§ **Problem statement**: Update the data, beginning at the line that has "5310016757000 | f4-m4-1 |" and stopping after the line that has "4710123012453 | din2391st35galzn8mt8x1": write those lines out again with "jt244" changed to "jt245" and everything else left as is.

──────── Records for this exercise ────────

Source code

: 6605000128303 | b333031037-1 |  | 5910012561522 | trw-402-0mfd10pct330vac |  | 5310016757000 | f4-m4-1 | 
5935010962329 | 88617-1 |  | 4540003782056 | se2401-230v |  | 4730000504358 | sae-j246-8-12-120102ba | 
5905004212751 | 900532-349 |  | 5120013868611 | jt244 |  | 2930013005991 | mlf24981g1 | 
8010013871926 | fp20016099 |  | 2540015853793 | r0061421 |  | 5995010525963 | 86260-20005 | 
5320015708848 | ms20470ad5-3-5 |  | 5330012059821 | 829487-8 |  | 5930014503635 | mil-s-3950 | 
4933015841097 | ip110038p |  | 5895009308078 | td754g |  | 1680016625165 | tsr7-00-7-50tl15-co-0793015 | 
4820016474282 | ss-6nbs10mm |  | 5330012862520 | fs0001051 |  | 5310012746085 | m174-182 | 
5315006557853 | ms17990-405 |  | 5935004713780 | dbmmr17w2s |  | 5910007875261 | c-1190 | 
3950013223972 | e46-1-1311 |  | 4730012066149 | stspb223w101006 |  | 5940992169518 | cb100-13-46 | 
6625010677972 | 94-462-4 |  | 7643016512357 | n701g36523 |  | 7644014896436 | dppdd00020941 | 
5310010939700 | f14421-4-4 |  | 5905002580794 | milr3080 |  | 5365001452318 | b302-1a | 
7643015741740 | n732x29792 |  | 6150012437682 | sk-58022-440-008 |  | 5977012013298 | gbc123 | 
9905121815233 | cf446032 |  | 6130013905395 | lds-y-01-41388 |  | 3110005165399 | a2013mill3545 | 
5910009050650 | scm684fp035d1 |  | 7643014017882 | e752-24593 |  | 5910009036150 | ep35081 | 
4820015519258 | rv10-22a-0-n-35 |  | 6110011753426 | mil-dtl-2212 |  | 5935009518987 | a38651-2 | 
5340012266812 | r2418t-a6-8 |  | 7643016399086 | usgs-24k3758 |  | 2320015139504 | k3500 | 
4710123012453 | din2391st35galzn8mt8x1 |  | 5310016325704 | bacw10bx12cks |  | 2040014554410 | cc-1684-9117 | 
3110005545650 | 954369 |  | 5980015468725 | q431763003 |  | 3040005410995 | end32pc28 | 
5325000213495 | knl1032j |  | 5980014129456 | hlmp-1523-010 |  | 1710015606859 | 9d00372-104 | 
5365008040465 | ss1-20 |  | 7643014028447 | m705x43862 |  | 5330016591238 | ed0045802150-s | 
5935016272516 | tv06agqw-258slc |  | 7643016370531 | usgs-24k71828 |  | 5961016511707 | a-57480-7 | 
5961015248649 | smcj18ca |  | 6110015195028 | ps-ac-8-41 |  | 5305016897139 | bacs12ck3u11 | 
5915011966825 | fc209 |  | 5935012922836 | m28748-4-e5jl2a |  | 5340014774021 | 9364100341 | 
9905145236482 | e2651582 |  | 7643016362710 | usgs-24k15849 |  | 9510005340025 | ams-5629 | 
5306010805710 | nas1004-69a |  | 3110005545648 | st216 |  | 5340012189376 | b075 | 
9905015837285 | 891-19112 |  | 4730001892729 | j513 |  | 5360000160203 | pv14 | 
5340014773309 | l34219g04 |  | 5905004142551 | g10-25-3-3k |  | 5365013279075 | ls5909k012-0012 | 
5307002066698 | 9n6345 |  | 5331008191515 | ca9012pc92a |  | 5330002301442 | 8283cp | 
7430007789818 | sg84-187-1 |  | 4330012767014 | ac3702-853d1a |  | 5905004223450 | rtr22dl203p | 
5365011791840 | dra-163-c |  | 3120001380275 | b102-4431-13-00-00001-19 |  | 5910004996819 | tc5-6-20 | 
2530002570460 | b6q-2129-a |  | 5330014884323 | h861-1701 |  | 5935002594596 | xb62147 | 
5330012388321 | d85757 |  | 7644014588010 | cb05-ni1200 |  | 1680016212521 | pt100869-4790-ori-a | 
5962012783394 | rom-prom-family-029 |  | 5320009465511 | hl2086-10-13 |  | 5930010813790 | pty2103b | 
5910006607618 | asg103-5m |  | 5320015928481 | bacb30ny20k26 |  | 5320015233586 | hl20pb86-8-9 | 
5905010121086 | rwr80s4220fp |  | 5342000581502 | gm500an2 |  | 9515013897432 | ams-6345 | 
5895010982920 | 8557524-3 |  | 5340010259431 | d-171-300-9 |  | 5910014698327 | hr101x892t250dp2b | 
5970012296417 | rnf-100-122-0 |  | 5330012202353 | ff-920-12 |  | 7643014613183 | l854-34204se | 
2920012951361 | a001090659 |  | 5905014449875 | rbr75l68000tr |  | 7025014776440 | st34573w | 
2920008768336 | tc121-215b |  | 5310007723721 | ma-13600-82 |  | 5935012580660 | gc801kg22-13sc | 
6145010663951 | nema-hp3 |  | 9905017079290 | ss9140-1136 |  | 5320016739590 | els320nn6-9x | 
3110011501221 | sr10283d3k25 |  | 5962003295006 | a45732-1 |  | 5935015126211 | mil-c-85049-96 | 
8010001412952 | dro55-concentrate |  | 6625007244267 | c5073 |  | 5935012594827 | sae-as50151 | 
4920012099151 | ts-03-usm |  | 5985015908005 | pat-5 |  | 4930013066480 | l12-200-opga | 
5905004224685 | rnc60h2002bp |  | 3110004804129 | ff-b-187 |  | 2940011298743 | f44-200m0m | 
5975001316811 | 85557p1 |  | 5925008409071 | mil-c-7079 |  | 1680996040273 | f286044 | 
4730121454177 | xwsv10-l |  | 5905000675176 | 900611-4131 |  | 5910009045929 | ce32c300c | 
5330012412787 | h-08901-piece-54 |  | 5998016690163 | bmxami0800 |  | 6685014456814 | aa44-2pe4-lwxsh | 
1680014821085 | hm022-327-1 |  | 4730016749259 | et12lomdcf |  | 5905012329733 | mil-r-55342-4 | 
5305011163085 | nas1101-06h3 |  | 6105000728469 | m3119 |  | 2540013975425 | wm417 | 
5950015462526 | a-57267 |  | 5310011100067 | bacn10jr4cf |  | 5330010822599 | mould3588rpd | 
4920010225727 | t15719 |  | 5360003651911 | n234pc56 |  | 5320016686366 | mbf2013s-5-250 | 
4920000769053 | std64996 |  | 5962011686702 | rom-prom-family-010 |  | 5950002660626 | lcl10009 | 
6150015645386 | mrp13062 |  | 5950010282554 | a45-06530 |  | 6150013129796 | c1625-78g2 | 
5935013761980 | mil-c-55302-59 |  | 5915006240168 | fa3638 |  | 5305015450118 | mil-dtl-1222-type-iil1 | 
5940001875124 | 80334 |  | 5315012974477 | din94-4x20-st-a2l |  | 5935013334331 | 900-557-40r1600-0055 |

────────

§ **Answer to this problem**:
: 6605000128303 | b333031037-1 |  | 5910012561522 | trw-402-0mfd10pct330vac |  | 5310016757000 | f4-m4-1 | 
5935010962329 | 88617-1 |  | 4540003782056 | se2401-230v |  | 4730000504358 | sae-j246-8-12-120102ba | 
5905004212751 | 900532-349 |  | 5120013868611 | jt245 |  | 2930013005991 | mlf24981g1 | 
8010013871926 | fp20016099 |  | 2540015853793 | r0061421 |  | 5995010525963 | 86260-20005 | 
5320015708848 | ms20470ad5-3-5 |  | 5330012059821 | 829487-8 |  | 5930014503635 | mil-s-3950 | 
4933015841097 | ip110038p |  | 5895009308078 | td754g |  | 1680016625165 | tsr7-00-7-50tl15-co-0793015 | 
4820016474282 | ss-6nbs10mm |  | 5330012862520 | fs0001051 |  | 5310012746085 | m174-182 | 
5315006557853 | ms17990-405 |  | 5935004713780 | dbmmr17w2s |  | 5910007875261 | c-1190 | 
3950013223972 | e46-1-1311 |  | 4730012066149 | stspb223w101006 |  | 5940992169518 | cb100-13-46 | 
6625010677972 | 94-462-4 |  | 7643016512357 | n701g36523 |  | 7644014896436 | dppdd00020941 | 
5310010939700 | f14421-4-4 |  | 5905002580794 | milr3080 |  | 5365001452318 | b302-1a | 
7643015741740 | n732x29792 |  | 6150012437682 | sk-58022-440-008 |  | 5977012013298 | gbc123 | 
9905121815233 | cf446032 |  | 6130013905395 | lds-y-01-41388 |  | 3110005165399 | a2013mill3545 | 
5910009050650 | scm684fp035d1 |  | 7643014017882 | e752-24593 |  | 5910009036150 | ep35081 | 
4820015519258 | rv10-22a-0-n-35 |  | 6110011753426 | mil-dtl-2212 |  | 5935009518987 | a38651-2 | 
5340012266812 | r2418t-a6-8 |  | 7643016399086 | usgs-24k3758 |  | 2320015139504 | k3500 | 
4710123012453 | din2391st35galzn8mt8x1 |  | 5310016325704 | bacw10bx12cks |  | 2040014554410 | cc-1684-9117 | 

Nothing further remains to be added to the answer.